On Monday, a U.S. federal court in Texas has summoned lawyers for ZTE Corp for a hearing whether the Chinese telecommunications equipment maker violated probation in connection with an alleged conspiracy to commit visa fraud.
The company is on probation in the US after pleading guilty in Dallas in 2017 to illegally shipping U.S. technology to Iran and North Korea.
The visa fraud stems from a 2021 case in Atlanta, Georgia.
ZTE was not charged in that indictment.
According to the indictment, a former ZTE research director in New Jersey and a professor at the Georgia Institute of Technology allegedly conspired to bring Chinese nationals to the United States to conduct research at ZTE between at least 2014 and 2018.
The Chinese nationals came to the United States on J-1 visas, designed for work and study at institutions like Georgia Tech, but allegedly conducted research for ZTE in New Jersey.
The professor, Gee-Kung Chang, has pleaded not guilty.
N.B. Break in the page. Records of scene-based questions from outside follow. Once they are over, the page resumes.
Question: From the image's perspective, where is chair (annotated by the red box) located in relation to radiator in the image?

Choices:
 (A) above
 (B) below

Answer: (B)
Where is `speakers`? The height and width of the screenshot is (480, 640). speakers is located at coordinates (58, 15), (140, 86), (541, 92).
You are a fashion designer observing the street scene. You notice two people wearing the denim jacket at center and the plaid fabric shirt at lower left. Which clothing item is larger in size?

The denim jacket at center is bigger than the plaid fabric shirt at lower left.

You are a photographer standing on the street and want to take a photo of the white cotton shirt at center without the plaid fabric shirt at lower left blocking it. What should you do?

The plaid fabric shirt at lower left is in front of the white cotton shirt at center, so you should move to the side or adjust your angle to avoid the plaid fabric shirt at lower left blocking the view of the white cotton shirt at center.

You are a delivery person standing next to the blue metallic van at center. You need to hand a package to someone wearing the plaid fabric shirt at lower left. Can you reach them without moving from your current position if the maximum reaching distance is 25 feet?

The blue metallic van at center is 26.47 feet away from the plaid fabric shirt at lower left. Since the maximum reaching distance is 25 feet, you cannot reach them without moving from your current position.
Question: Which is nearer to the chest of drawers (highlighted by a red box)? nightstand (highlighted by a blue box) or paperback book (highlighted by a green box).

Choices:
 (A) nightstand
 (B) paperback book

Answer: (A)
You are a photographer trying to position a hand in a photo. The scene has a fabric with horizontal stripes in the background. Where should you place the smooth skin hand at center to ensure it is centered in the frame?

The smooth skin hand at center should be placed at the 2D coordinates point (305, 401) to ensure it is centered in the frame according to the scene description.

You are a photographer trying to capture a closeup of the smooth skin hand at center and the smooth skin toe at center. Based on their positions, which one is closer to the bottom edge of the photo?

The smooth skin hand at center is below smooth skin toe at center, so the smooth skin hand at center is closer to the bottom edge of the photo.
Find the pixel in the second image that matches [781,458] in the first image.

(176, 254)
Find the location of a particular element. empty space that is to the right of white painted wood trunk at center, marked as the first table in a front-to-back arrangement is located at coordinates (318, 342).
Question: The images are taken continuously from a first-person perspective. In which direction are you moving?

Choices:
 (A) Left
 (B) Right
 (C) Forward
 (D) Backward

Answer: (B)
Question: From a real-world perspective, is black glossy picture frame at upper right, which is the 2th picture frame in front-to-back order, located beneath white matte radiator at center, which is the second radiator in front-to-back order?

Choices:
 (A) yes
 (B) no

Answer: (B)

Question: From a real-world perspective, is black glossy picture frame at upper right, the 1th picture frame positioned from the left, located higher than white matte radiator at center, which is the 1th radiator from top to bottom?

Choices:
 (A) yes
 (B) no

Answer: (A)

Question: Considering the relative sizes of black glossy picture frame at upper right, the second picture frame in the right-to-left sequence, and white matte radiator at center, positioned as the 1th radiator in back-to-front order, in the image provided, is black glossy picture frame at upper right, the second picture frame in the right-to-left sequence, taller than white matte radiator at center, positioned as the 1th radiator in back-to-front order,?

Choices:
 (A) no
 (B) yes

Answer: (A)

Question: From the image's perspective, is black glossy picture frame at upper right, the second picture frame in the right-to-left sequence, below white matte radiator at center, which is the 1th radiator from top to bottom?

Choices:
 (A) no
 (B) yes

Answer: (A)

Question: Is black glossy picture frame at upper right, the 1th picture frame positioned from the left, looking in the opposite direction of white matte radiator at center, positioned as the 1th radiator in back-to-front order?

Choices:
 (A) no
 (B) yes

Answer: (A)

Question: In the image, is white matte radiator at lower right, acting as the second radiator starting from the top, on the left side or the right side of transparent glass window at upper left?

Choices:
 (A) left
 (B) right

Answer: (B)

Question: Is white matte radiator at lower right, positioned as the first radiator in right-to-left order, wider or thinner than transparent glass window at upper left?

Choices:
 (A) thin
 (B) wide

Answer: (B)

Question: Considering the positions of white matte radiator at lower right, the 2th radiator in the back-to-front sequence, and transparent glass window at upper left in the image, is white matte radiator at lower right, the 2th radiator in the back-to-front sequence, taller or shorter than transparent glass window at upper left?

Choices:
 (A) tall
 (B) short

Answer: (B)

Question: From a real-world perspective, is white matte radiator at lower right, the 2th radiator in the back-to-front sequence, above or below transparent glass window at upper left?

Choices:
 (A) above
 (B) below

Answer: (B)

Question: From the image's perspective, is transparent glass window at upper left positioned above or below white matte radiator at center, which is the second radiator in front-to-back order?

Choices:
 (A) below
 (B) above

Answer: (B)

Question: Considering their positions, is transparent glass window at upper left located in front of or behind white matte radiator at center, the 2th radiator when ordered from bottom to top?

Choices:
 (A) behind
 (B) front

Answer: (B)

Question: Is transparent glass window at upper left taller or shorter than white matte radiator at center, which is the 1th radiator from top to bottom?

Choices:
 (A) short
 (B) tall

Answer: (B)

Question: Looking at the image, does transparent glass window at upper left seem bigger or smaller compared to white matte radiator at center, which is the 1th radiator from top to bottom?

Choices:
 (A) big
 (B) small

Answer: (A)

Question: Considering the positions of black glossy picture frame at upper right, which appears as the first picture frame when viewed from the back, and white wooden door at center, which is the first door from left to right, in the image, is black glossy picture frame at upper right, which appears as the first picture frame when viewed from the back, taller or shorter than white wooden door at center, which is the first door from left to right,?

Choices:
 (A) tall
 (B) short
The status of the former ZTE research director, Jianjun Yu, is unclear.
A spokesman for the U.S. Attorney in Atlanta, where the visa case is pending, declined to comment.
The U.S. Department of Justice in Washington declined comment.
A lawyer for ZTE did not respond to a request for comment.
In 2017, ZTE pleaded guilty and paid $892 million in criminal charges for violating U.S. laws that restrict the sale of American-made technology.